森林管理の仕事をしている古い友人は、年に数回、山に供え物をする。
供えるのは串団子で、古くからの習慣だという。
朝、山に入る時、道沿いの巨木の根元に団子を3本置いていくと、夕方には串だけが残されている。
団子は特別なものではなく、最近は、コンビニで3本100円で売っているような、菓子メーカー製の団子を供えているとの事だ。
そんなものでいいのかと、こちらが心配してしまうが、供えている当の本人はそんな事に頓着しない。
そもそも、供えている相手が山の神様なのか、あるいは精霊のような存在なのか、それさえ知らずに供えているというのだから、もはや有難みも何もない。
供えて何を祈るかと思えば、取り立てて祈りもせず、「はい、どうぞ」と、その一言だけを心のうちで、そっと添えるのだという。

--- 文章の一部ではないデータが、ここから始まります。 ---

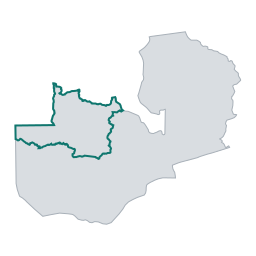 North-Western highlighted on a map of Zambia
{"feature_id": "ZMB-521", "entity_name": "North-Western", "entity_type": "Province", "adm_level": 1, "iso_a3": "ZMB", "parent_name": "Zambia", "parent_adm1": "", "projection": "albers", "projection_center": [25.141, -12.794], "detail": "fine", "context": "in_parent", "style": "outline", "palette": "teal", "viewbox_px": 256, "rotation_deg": 0, "n_neighbors": 0, "source": "natural_earth", "source_scale": "10m", "svg_char_len": 8959}
<svg xmlns="http://www.w3.org/2000/svg" viewBox="0 0 256 256"><path d="M175.5,178.0L162.9,177.8L158.3,178.8L154.5,180.3L149.9,182.6L147.3,184.3L146.6,185.2L146.2,187.3L146.1,190.5L145.6,192.9L144.3,195.0L137.4,197.4L132.9,199.5L128.5,201.9L125.2,205.1L122.9,209.0L119.1,213.9L111.2,222.6L106.7,224.2L102.9,223.8L98.3,221.9L94.7,221.6L92.0,222.7L89.5,222.3L87.2,220.5L85.3,219.8L83.7,220.3L81.8,220.2L78.1,219.2L75.0,216.1L73.3,214.8L72.0,214.3L68.2,213.8L59.6,213.1L50.7,214.7L42.8,216.3L34.8,209.4L27.0,202.1L25.3,200.3L22.4,197.9L20.3,196.7L19.5,196.1L17.3,189.5L16.1,183.5L15.4,125.5L51.1,125.2L53.4,124.9L53.4,124.3L51.8,121.2L51.9,120.1L52.3,118.0L53.8,113.8L53.9,112.4L53.2,107.8L53.3,105.2L53.6,100.1L53.4,98.3L54.2,96.0L54.5,94.4L54.8,93.8L54.4,92.0L53.7,85.9L53.2,83.3L55.4,83.7L56.1,84.9L56.5,86.3L57.5,86.4L60.1,87.2L61.0,88.3L61.6,90.8L61.2,92.0L60.4,93.1L61.2,94.0L62.9,94.6L63.9,94.4L66.8,92.7L69.5,92.1L70.8,91.6L76.8,90.5L77.9,89.9L78.8,89.9L79.4,90.4L78.8,92.1L78.6,93.7L79.4,96.6L79.9,98.0L81.2,99.0L82.1,99.5L83.1,100.6L85.1,100.4L89.6,101.9L91.0,102.6L92.9,103.3L94.3,103.5L99.0,104.1L103.9,104.9L106.5,105.0L108.3,104.8L109.6,104.4L110.3,103.9L110.7,103.5L112.6,98.0L113.6,97.6L114.8,97.3L115.5,97.8L116.3,101.3L119.8,104.5L121.0,107.2L121.9,109.5L122.6,110.1L124.0,110.9L126.2,111.2L128.1,111.3L137.6,115.3L138.7,116.0L139.8,118.1L140.5,120.4L141.3,122.3L142.5,122.6L143.6,122.8L144.7,124.1L145.5,125.2L148.3,129.8L148.6,131.6L150.0,132.9L151.8,133.4L153.6,133.5L154.6,133.0L157.0,132.1L158.9,131.0L160.3,130.7L161.2,130.9L161.8,131.7L162.2,134.0L163.5,134.8L164.5,134.5L164.9,133.6L164.9,133.1L165.3,109.3L164.5,109.4L163.3,110.1L160.8,110.1L159.8,110.6L159.5,111.4L159.7,112.4L159.7,113.7L159.3,114.3L158.2,114.6L156.6,114.0L153.7,113.3L151.2,112.8L149.5,111.0L147.2,108.3L145.7,106.9L142.0,104.0L141.3,103.5L140.2,102.1L139.3,99.9L138.4,97.3L137.9,95.6L138.8,93.1L141.1,84.9L141.7,82.3L143.5,79.7L143.7,77.4L143.0,74.4L143.2,72.7L143.6,63.2L143.1,60.2L141.9,56.9L139.2,52.3L139.3,51.3L143.5,48.3L144.8,47.2L147.0,44.8L148.5,42.8L149.5,41.1L149.8,39.0L149.2,36.9L150.6,36.5L185.4,31.8L185.9,33.3L186.9,35.6L188.0,37.4L189.5,38.9L190.7,39.9L191.5,40.2L196.9,40.2L198.8,41.2L200.4,42.4L200.8,44.2L201.9,45.4L203.0,46.3L203.5,46.4L204.4,46.2L205.8,46.2L207.2,46.6L207.8,47.1L207.8,48.6L208.2,49.3L210.0,49.6L211.8,49.7L213.6,50.8L215.5,51.1L217.7,51.5L218.7,52.7L221.0,53.9L223.9,55.0L227.0,56.7L227.0,57.3L227.5,58.3L228.1,59.0L228.1,60.0L228.3,61.0L229.1,61.3L229.8,61.4L230.4,60.7L231.3,60.7L232.2,61.2L232.5,62.3L233.2,63.8L234.3,64.9L235.1,65.9L234.7,67.7L234.2,69.3L235.7,71.0L237.7,72.6L238.3,73.3L238.4,75.6L238.7,76.4L240.0,78.4L240.6,79.7L240.6,80.4L236.7,84.1L234.4,84.6L233.3,85.3L232.7,86.1L234.1,89.9L234.8,91.4L234.1,93.2L232.5,96.1L231.8,96.4L231.6,98.7L232.1,99.6L232.8,100.2L233.0,101.8L232.8,105.7L231.8,110.1L233.3,114.0L233.9,114.4L236.2,114.5L236.6,114.8L236.0,115.9L234.3,117.6L231.3,118.8L227.0,120.1L226.1,121.5L225.5,123.5L225.9,124.7L226.5,125.4L226.2,127.1L225.8,129.0L225.9,130.5L225.6,131.8L225.1,132.4L224.3,134.3L223.3,136.3L222.5,137.1L221.5,138.0L219.7,138.8L219.8,139.2L221.6,140.1L222.1,140.8L222.3,141.2L221.5,142.2L222.3,142.8L223.4,143.3L224.3,144.7L225.4,147.2L225.6,147.4L226.0,147.5L226.6,147.2L227.8,146.3L228.7,145.9L229.6,147.4L211.8,153.0L207.6,154.1L201.3,156.1L199.3,156.8L197.6,157.6L181.1,162.0L178.5,162.8L172.6,165.1L172.4,165.5L172.5,166.7L172.9,168.9L173.9,171.0L174.7,172.3L175.2,175.3L175.5,178.0Z" fill="#d9dde1" stroke="#a8b0b8" stroke-width="1"/><path d="M15.6,139.1L15.4,125.5L54.1,125.1L53.8,124.4L53.5,123.8L53.1,123.2L52.0,122.2L51.6,121.6L51.5,121.0L51.6,120.2L52.0,119.3L52.7,116.5L52.9,115.9L54.4,113.7L54.5,113.4L54.6,113.0L54.4,112.1L54.3,110.9L54.1,110.4L53.6,109.9L53.2,109.3L53.1,108.4L53.3,103.2L53.7,102.2L53.8,102.0L53.7,101.5L53.6,100.0L53.1,98.8L53.1,98.3L53.2,97.9L53.5,97.1L54.0,96.3L54.1,96.1L54.1,95.3L54.1,94.8L54.3,94.5L54.9,94.1L55.1,93.8L55.1,93.6L54.2,91.7L54.1,91.2L54.2,88.4L53.8,88.3L53.7,88.0L53.8,87.3L53.8,86.2L54.0,85.5L53.9,85.2L53.5,84.6L53.4,84.3L53.3,83.3L53.9,83.3L54.8,83.5L55.6,83.8L56.1,84.2L56.0,84.9L56.2,85.7L56.2,86.4L56.3,86.6L57.1,86.5L57.4,86.5L58.5,86.7L59.6,86.8L60.0,87.0L60.6,87.3L61.0,87.7L61.3,88.1L61.2,88.4L60.9,88.7L60.9,89.0L61.0,89.2L61.5,89.7L61.6,90.0L61.6,90.5L61.5,91.3L60.7,92.6L60.5,92.8L59.7,93.1L59.4,93.3L59.6,93.6L59.9,93.8L61.1,93.8L61.5,94.1L62.1,94.7L62.5,94.9L63.0,94.9L63.4,94.8L64.2,94.5L64.8,94.5L64.9,94.3L65.1,93.9L65.4,93.6L66.2,93.3L66.9,92.5L67.7,92.2L69.1,92.2L69.9,92.0L71.3,91.3L72.1,91.0L72.8,91.1L75.6,90.8L76.7,90.6L78.6,89.7L79.2,89.6L79.4,89.8L79.5,91.3L78.7,91.8L79.1,92.3L78.9,92.7L78.6,93.1L78.6,93.5L78.7,93.9L79.3,95.0L79.0,95.5L78.9,95.7L79.0,96.3L79.5,97.9L79.8,98.4L80.0,98.5L80.6,98.5L81.0,99.0L82.1,99.5L82.5,99.8L82.5,100.1L82.3,100.6L82.4,100.9L82.7,101.0L83.1,101.0L83.5,100.7L84.0,100.6L84.1,100.2L84.3,100.1L85.2,100.1L85.8,100.5L86.4,101.1L87.2,101.5L87.5,101.6L88.6,101.6L88.8,101.6L89.4,101.3L89.6,101.4L90.8,102.4L91.2,102.6L91.5,102.8L91.7,103.4L92.1,103.5L95.6,103.5L96.1,103.7L96.8,104.1L97.5,104.1L97.9,104.3L98.2,104.3L99.0,103.9L99.7,103.8L100.4,103.7L100.9,103.9L101.8,104.7L102.5,104.9L104.1,105.1L104.8,105.2L105.5,105.7L105.8,105.8L106.2,105.8L106.5,105.5L106.7,105.1L107.0,104.9L108.4,105.0L109.2,104.8L110.0,104.4L110.7,103.7L111.0,103.0L111.1,101.4L111.3,100.6L112.1,99.6L112.1,99.1L111.9,98.2L111.9,97.9L112.2,97.6L113.0,97.6L113.7,97.4L114.5,97.3L115.2,97.1L115.5,97.6L115.7,98.5L115.8,99.4L115.7,100.1L116.2,101.8L119.8,104.1L120.6,105.6L120.7,106.4L121.6,109.1L121.9,109.6L123.0,110.4L122.1,111.0L121.7,111.2L121.4,111.5L121.1,111.4L120.6,111.3L120.5,111.2L120.6,110.9L119.8,110.4L119.6,110.5L118.9,111.0L118.5,111.1L118.1,111.5L117.5,111.9L117.2,112.3L116.9,112.4L114.5,112.1L113.7,112.2L112.6,112.1L112.9,113.2L112.9,113.8L112.7,114.2L112.6,114.6L112.9,115.4L113.1,115.7L112.9,115.8L112.1,115.9L111.8,116.1L110.5,117.7L110.2,117.9L109.7,117.9L109.4,118.1L109.0,118.6L108.8,119.5L108.6,120.0L108.9,120.5L109.1,120.8L109.7,121.5L109.8,121.6L109.7,121.9L109.2,122.7L109.2,122.9L109.3,123.1L109.8,123.4L110.2,123.7L110.7,124.0L111.0,124.2L111.5,124.2L111.7,124.3L111.9,124.7L112.1,124.8L112.3,125.1L113.0,125.1L113.3,125.2L112.8,127.5L112.7,127.8L112.4,128.2L111.1,129.0L110.8,129.3L110.7,130.0L110.8,130.3L111.0,130.7L111.1,131.3L111.0,131.8L110.5,132.4L110.1,132.6L109.7,133.4L108.8,133.8L108.6,134.1L108.3,135.2L107.8,135.7L107.5,136.6L107.4,137.8L107.6,138.5L107.9,138.8L108.9,139.5L109.2,139.9L109.4,140.4L109.6,140.7L110.4,141.2L110.5,141.3L110.5,141.7L109.9,142.7L109.7,143.1L109.6,143.6L109.6,145.0L109.3,145.2L108.8,145.4L108.7,145.6L108.8,145.7L109.5,146.2L109.7,146.3L110.6,147.6L110.9,148.2L111.0,148.6L110.9,149.0L110.4,149.8L110.5,152.2L110.4,152.5L109.9,152.9L107.6,153.0L107.3,153.1L106.6,153.6L106.3,153.7L104.7,153.5L104.4,153.7L104.3,153.8L104.0,153.8L103.5,153.5L103.1,153.5L102.8,153.7L102.4,154.0L101.6,155.3L100.4,156.2L99.6,157.1L99.4,157.5L99.3,158.5L98.6,158.8L98.4,158.9L98.2,158.8L97.8,158.3L97.0,157.9L96.5,157.8L96.0,157.6L95.6,157.0L85.0,155.7L84.4,155.7L83.7,156.2L83.2,156.2L82.4,156.6L81.6,156.6L81.3,156.4L80.7,156.2L79.2,156.1L78.6,156.4L77.8,156.5L76.8,156.9L76.1,157.1L75.0,157.0L74.1,157.2L73.7,157.2L73.3,156.9L72.6,156.0L72.5,155.6L72.6,155.0L72.5,154.2L73.8,153.5L74.2,153.0L74.3,152.1L74.4,151.6L74.8,150.9L74.9,150.4L74.9,149.6L74.8,149.3L74.4,148.9L73.6,149.0L73.4,149.0L70.9,147.8L69.5,147.5L68.4,147.1L68.0,146.5L68.0,145.7L67.8,145.0L66.8,144.0L66.7,143.9L66.3,144.1L66.2,144.3L66.1,144.7L65.9,144.7L65.9,144.1L65.5,144.0L65.4,144.0L65.5,144.4L65.3,144.5L64.9,144.4L64.7,144.4L64.5,144.0L64.1,143.8L63.5,143.1L63.2,143.4L63.0,143.5L63.2,143.8L62.4,143.8L62.2,144.0L61.9,143.7L61.6,143.9L61.4,143.9L60.5,143.6L60.4,143.5L60.4,143.2L60.3,142.9L60.1,142.7L59.9,142.6L59.8,142.8L59.7,143.0L59.9,143.4L59.9,143.5L59.4,143.5L58.6,142.9L58.4,142.9L57.9,143.2L57.6,143.4L57.1,143.4L56.9,143.7L56.6,143.9L56.3,143.9L56.0,143.7L55.8,143.7L55.7,143.9L55.5,144.3L55.4,144.4L55.1,144.1L54.5,144.7L54.0,144.8L53.8,144.8L53.2,144.5L52.4,144.8L51.8,144.6L51.4,144.6L51.1,144.5L51.0,144.3L51.0,143.9L50.8,144.0L50.3,144.5L49.7,144.7L49.1,145.0L48.7,145.0L48.4,144.7L48.1,144.6L47.8,144.7L47.1,145.1L46.4,145.3L45.4,146.0L43.4,146.5L42.9,146.8L42.1,147.5L41.9,147.6L41.3,147.5L40.9,147.6L40.4,148.0L40.1,148.2L39.4,148.2L39.5,147.9L39.4,147.6L38.6,147.9L38.7,147.5L39.4,146.4L39.2,146.3L37.8,146.1L37.5,146.0L37.3,145.9L37.1,145.6L37.0,144.7L36.6,144.5L36.2,144.5L35.6,144.7L35.3,144.8L35.1,144.8L34.9,144.6L34.8,144.1L34.4,143.6L32.7,142.6L32.2,142.4L31.3,143.0L30.3,143.1L30.2,143.3L29.9,144.5L29.5,144.8L29.3,144.7L28.8,144.4L28.1,144.2L27.8,143.7L27.6,143.5L27.3,143.5L27.1,143.3L26.3,143.2L25.8,142.9L25.5,142.4L24.2,141.6L21.4,139.2L20.7,138.9L20.4,138.8L20.2,138.8L19.8,139.4L19.4,139.7L19.2,140.0L18.5,140.3L18.2,140.4L17.6,140.3L16.5,139.4L15.9,139.2L15.6,139.1Z" fill="none" stroke="#0f766e" stroke-width="2"/></svg>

先代から引き継ぐ時に、彼は詳しい話を聞いたはずだが、細かい事は覚えていないと、嘘か本当か判然としない顔で言う。
朝、団子を供えて夕方に串を持って帰る。
持ち帰った串は、一般ごみとして捨ててしまう。
それを年に数回繰り返す。
それだけの事だと彼は言う。
「ただな」、と笑った。
「一度だけ、串を持ち帰るのを忘れたんだ。いやもう、懲りたよ。」
串を持ち帰り忘れた翌朝、玄関を出て、鍵をかけようとした時、鍵穴に竹串らしきものが、ぐちゃぐちゃに差し込まれているのに気付いたのだという。
鍵は交換せざるを得ず、かなり痛い出費となった。
その後、どんなにせがんでも、この話だけはしてくれない。